Литмир - Электронная Библиотека

Антуан сказал это с усмешкой, но взгляд его был необычайно серьезным. Он долго и внимательно смотрел на Джона Генри, оценивая выражение его глаз.

– Она хорошенькая, не правда ли? Нескромно так говорить о собственной дочери, но… – Антуан беспомощно развел руками и улыбнулся.

На этот раз Джон Генри ответил ему широкой улыбкой.

– Хорошенькая – это не то слово. – И он почти с мальчишеским смущением задал вопрос, который вызвал у Антуана улыбку: – Она поужинает с нами сегодня вечером?

– Если ты не будешь возражать. Я планировал поужинать дома, а потом зайти в мой клуб. Мэтью Буржеон будет там сегодня вечером, и я уже несколько месяцев обещаю ему, что познакомлю вас в следующий раз, когда ты будешь в Париже.

– Звучит заманчиво.

Но когда Джон Генри улыбнулся, он думал вовсе не о Мэтью Буржеоне.

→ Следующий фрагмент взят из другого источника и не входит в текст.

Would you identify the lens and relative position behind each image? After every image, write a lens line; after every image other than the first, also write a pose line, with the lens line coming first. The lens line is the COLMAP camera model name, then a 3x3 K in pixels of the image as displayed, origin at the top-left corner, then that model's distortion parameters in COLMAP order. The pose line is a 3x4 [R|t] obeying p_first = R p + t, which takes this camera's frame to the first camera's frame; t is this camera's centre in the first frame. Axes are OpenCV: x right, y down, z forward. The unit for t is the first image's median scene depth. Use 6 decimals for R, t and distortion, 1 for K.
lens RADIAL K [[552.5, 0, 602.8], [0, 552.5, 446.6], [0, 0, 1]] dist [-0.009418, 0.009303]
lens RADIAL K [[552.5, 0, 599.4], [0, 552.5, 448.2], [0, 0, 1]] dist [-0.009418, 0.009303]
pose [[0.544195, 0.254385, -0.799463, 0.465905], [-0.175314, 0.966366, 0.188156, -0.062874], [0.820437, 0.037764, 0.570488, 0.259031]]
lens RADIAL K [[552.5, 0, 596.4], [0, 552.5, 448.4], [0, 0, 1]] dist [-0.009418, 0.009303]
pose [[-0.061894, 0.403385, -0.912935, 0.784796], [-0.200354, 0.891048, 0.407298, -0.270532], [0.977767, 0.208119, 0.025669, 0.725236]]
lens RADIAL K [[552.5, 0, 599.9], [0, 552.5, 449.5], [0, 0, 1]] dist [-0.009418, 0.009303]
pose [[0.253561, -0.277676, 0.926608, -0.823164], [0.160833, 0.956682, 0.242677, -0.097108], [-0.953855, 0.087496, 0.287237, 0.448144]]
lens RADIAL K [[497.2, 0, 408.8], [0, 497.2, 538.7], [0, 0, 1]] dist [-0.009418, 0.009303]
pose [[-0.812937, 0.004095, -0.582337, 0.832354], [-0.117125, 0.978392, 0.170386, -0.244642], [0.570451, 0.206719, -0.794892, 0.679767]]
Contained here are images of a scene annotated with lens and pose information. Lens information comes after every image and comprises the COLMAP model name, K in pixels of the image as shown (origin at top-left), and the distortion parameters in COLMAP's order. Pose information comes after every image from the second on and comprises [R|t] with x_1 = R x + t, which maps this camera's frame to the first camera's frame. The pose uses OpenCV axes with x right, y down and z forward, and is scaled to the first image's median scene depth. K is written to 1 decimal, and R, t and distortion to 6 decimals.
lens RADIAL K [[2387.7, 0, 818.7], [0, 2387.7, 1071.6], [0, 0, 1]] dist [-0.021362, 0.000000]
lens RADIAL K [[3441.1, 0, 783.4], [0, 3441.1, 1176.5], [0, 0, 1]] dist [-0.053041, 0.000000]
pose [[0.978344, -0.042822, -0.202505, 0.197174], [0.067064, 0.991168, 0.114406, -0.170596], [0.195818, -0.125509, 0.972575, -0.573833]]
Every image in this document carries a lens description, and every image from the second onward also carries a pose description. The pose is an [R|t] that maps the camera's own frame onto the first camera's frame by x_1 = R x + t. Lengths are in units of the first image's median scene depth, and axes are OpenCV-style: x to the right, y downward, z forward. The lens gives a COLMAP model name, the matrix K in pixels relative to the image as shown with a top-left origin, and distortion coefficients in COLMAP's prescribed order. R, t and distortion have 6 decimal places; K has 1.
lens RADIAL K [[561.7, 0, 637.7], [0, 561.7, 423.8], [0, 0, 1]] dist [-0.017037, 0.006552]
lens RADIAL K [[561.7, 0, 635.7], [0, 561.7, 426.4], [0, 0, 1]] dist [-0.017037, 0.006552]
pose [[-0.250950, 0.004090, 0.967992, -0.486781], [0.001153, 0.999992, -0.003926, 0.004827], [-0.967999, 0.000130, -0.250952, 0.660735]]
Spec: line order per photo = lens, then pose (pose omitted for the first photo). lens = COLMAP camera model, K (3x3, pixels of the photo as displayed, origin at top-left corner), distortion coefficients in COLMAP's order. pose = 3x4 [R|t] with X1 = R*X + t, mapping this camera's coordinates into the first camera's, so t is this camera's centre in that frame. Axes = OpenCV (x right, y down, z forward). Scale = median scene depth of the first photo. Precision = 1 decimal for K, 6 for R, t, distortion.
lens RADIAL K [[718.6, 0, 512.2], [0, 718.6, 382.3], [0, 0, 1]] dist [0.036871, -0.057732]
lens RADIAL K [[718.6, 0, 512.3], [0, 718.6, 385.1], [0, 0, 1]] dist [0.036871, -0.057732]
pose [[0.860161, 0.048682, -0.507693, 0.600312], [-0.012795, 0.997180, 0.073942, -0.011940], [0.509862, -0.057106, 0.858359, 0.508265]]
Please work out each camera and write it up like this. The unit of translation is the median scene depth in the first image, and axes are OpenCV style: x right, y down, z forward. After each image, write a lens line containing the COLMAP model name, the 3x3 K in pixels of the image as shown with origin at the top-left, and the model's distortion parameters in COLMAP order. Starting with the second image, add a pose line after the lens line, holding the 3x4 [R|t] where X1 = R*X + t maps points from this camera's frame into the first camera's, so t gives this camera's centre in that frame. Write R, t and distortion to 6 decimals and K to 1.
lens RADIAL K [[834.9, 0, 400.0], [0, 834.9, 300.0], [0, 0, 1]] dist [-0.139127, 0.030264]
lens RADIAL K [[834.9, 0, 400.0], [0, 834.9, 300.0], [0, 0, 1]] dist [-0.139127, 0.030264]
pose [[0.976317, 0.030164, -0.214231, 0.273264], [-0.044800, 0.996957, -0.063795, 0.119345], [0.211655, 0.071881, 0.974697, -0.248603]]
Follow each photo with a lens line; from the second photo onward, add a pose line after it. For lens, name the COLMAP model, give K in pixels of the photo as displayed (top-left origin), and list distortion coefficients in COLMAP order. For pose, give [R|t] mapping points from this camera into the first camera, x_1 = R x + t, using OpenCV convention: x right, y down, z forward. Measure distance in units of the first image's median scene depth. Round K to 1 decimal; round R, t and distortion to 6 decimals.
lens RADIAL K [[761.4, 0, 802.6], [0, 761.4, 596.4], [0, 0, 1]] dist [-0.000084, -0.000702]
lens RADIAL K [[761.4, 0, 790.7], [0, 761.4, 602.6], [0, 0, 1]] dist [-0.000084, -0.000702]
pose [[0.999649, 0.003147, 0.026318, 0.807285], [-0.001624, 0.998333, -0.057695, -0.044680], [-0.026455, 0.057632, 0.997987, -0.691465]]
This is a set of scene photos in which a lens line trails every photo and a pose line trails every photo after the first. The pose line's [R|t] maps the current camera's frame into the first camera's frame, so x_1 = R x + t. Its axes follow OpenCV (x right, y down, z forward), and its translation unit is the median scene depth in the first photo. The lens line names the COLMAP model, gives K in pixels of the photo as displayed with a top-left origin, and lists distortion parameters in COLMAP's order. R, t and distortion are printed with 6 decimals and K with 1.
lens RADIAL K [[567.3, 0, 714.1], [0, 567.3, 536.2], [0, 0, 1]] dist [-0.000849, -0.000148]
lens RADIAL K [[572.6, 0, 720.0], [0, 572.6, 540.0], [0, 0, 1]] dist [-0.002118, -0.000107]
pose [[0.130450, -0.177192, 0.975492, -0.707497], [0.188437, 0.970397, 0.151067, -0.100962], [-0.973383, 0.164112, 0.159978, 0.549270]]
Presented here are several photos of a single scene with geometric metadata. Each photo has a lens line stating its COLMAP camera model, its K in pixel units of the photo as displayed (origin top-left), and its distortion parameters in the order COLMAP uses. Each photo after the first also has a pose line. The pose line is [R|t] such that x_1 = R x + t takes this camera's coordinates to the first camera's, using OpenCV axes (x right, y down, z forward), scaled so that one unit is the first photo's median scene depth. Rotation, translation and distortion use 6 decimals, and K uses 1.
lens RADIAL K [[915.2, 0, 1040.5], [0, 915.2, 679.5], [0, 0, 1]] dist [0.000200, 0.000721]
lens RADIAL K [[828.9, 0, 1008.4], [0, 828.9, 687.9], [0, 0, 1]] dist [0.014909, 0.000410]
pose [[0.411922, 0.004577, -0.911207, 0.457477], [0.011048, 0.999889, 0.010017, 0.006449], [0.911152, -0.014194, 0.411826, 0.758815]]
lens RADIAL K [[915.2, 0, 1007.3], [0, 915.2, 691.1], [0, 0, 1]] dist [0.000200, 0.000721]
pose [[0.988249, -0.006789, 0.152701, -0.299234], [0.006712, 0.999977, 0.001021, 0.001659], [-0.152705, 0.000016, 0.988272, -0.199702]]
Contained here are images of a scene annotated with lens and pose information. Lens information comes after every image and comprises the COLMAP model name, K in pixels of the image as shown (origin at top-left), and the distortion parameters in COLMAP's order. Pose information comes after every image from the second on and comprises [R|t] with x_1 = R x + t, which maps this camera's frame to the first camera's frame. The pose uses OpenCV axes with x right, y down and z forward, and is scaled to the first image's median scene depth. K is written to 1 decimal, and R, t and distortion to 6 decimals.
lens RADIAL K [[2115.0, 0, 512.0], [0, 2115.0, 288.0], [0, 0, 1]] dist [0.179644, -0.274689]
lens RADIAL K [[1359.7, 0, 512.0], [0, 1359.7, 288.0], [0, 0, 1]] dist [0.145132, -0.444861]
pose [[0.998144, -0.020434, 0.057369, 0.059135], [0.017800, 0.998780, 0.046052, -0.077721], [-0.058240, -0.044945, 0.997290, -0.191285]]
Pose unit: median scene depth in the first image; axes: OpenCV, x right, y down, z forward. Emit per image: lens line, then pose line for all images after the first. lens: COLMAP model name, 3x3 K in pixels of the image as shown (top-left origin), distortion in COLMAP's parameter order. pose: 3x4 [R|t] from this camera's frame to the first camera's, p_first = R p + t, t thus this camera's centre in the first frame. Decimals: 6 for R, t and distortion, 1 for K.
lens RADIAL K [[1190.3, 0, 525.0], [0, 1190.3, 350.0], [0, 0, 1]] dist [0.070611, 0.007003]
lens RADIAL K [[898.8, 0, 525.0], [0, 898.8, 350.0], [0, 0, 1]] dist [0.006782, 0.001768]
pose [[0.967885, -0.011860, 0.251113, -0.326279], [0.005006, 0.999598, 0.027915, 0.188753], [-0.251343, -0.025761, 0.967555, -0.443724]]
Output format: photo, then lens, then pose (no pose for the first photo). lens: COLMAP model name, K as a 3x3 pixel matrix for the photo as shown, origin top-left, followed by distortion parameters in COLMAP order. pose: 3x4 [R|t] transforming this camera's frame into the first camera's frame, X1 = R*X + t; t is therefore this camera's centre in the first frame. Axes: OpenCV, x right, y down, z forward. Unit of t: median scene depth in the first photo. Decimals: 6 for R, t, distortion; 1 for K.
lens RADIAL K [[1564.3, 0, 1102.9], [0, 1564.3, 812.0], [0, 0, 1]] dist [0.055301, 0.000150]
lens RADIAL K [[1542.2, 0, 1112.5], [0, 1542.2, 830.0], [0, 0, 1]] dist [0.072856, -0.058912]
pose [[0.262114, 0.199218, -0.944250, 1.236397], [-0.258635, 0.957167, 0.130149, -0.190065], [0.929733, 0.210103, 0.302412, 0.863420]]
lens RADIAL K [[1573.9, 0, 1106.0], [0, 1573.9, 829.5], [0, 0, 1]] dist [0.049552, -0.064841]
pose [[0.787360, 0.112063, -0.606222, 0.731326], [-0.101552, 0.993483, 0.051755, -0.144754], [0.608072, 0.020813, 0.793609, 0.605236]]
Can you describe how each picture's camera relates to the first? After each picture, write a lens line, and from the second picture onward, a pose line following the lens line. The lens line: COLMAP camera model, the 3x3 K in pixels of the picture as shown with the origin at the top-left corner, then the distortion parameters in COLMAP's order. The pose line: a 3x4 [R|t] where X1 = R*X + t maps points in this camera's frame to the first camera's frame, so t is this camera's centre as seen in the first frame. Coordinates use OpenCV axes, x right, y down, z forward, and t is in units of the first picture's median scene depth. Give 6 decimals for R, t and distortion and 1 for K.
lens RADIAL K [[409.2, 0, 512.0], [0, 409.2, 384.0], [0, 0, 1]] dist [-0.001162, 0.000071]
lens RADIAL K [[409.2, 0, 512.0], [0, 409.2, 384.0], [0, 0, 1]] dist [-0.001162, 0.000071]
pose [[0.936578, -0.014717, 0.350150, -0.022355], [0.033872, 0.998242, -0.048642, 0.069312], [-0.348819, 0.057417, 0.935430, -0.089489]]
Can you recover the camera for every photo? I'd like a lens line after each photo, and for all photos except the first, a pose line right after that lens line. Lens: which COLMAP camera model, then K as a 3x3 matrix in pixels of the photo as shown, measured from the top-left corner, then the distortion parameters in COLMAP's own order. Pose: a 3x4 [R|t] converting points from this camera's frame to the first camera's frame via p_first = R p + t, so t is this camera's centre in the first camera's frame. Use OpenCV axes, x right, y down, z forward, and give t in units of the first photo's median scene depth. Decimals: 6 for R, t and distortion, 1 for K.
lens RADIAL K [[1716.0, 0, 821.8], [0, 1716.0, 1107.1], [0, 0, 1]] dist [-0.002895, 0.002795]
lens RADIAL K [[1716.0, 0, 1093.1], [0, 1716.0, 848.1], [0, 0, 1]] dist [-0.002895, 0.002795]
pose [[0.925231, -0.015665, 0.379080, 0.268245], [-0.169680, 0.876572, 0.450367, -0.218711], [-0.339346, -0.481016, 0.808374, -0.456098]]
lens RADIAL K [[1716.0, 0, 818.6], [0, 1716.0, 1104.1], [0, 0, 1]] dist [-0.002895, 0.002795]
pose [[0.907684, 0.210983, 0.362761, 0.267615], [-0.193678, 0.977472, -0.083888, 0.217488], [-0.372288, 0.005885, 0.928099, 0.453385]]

Он ухитрился заставить Рафаэллу расслабиться в этот вечер, как и через два дня, когда заглянул к ним на чай. Он пришел специально, чтобы увидеть ее, и принес ей две книги, о которых рассказывал за ужином двумя днями ранее. Она снова покраснела и впала в молчание, но на этот раз он смог разговорить ее, и к концу дня они были уже друзьями. В течение последовавших шести месяцев она стала относиться к нему почти с таким же благоговейным почтением и привязанностью, как и к своему отцу. А когда она отправилась в Испанию, она рассказала матери, что он стал ей как родной дядюшка.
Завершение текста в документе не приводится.